**FRAGEN ZUR BEARBEITUNG:**
**a.** Welchen Höchstbetrag nennt der Text über KfW-Förderprogramme für ein Darlehen aus dem Programm KfW 124?
**b.** Erweitern Sie den Text über KfW-Förderprogramme im gleichen Stil um weitere Begriffserklärungen, die an den letzten Eintrag anschließen.

Durchleitungsprinzip: KfW-Kredite werden nicht direkt bei der KfW beantragt, sondern über Hausbanken oder Finanzierungsvermittler. Diese leiten den Antrag im KfW-Online-Kreditportal ein und reichen das Darlehen an den Endkreditnehmer weiter.
KfW 124 (Wohneigentumsprogramm): Förderdarlehen bis 100.000 Euro für den Kauf oder Bau selbst genutzter Wohnimmobilien. Keine Einkommensgrenze, keine energetischen Anforderungen, Zinsbindungen von 5–25 Jahren.
KfW 300 (Wohneigentum für Familien): Förderdarlehen bis 270.000 Euro ausschließlich für Familien mit mindestens einem Kind (Geburt ab 01.01.2019) und Haushaltseinkommen bis 90.000 Euro. Effizienzhaus-40-Standard Pflicht. Deutlich günstigere Zinsen als Programm 124.
Tilgungsfreie Anlaufjahre: Zeitraum zu Beginn der Darlehenslaufzeit, in dem nur Zinsen gezahlt werden, aber keine Tilgung. Beim KfW 124 sind 1–2 tilgungsfreie Anlaufjahre möglich – sie erhöhen die Liquidität in der Einzugsphase.

**BEREITGESTELLTE DATEN:**
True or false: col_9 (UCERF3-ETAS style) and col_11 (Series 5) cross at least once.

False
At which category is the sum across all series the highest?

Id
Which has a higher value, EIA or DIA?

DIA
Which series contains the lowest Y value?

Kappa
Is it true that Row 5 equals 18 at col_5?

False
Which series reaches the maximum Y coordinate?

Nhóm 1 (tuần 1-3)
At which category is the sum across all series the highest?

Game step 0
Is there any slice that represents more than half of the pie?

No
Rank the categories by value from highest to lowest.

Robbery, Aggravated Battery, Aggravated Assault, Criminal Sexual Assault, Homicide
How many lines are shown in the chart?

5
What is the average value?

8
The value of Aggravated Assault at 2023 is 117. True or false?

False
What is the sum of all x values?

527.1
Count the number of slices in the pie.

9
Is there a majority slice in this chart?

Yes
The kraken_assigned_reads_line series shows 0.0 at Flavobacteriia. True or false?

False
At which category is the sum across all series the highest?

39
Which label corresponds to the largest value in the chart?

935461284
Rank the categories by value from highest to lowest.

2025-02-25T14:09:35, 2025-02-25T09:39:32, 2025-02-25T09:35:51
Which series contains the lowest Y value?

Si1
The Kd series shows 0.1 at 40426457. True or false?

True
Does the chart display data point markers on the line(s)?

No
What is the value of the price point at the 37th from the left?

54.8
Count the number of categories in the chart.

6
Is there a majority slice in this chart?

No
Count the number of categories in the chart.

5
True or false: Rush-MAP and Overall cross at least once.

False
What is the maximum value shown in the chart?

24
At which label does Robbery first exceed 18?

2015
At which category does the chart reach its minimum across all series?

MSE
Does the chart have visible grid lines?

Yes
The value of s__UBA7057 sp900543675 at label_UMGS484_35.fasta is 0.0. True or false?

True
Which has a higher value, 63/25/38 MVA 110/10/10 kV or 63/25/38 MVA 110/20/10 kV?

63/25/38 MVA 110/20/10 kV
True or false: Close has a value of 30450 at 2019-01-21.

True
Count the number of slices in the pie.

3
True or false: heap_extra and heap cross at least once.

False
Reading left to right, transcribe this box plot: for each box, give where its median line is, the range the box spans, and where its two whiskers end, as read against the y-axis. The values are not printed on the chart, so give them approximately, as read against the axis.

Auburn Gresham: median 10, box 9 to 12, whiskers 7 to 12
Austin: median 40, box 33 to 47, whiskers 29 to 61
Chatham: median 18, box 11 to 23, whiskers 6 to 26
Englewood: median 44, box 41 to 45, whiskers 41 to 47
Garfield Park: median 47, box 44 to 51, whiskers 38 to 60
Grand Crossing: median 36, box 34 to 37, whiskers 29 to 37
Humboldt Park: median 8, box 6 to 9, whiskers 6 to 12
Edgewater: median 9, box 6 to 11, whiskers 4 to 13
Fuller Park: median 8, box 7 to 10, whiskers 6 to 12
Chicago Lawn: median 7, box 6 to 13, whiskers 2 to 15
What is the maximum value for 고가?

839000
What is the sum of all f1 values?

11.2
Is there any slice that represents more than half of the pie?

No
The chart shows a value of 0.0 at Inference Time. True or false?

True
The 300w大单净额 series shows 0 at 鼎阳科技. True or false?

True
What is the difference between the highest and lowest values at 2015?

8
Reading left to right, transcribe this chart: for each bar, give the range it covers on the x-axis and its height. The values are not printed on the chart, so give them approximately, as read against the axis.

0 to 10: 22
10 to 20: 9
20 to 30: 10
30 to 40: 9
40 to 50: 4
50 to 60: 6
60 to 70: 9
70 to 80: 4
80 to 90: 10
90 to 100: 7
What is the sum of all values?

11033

**ANTWORTEN IM ÜBERBLICK:**
**a.** Bis 100.000 Euro.

**b.**
Beleihungsauslauf: Verhältnis zwischen dem Darlehensbetrag und dem Beleihungswert (Verkehrswert) der Immobilie. Ein KfW-Darlehen erhöht als Fremdkapital den Beleihungsauslauf, nicht das Eigenkapital.
Effizienzhaus 40: Energieeffizienzstandard, bei dem das Gebäude maximal 40 % des Primärenergiebedarfs eines Referenzgebäudes verbraucht. Voraussetzung für das KfW-Familienprogramm 300.
Vorfälligkeitsentschädigung: Gebühr, die eine Bank für die vorzeitige Rückzahlung eines Darlehens berechnet. Beim KfW 124 sind Sondertilgungen nur gegen Vorfälligkeitsentschädigung möglich – ein wichtiger Nachteil gegenüber Bankdarlehen mit vertraglich vereinbarten Sondertilgungsrechten.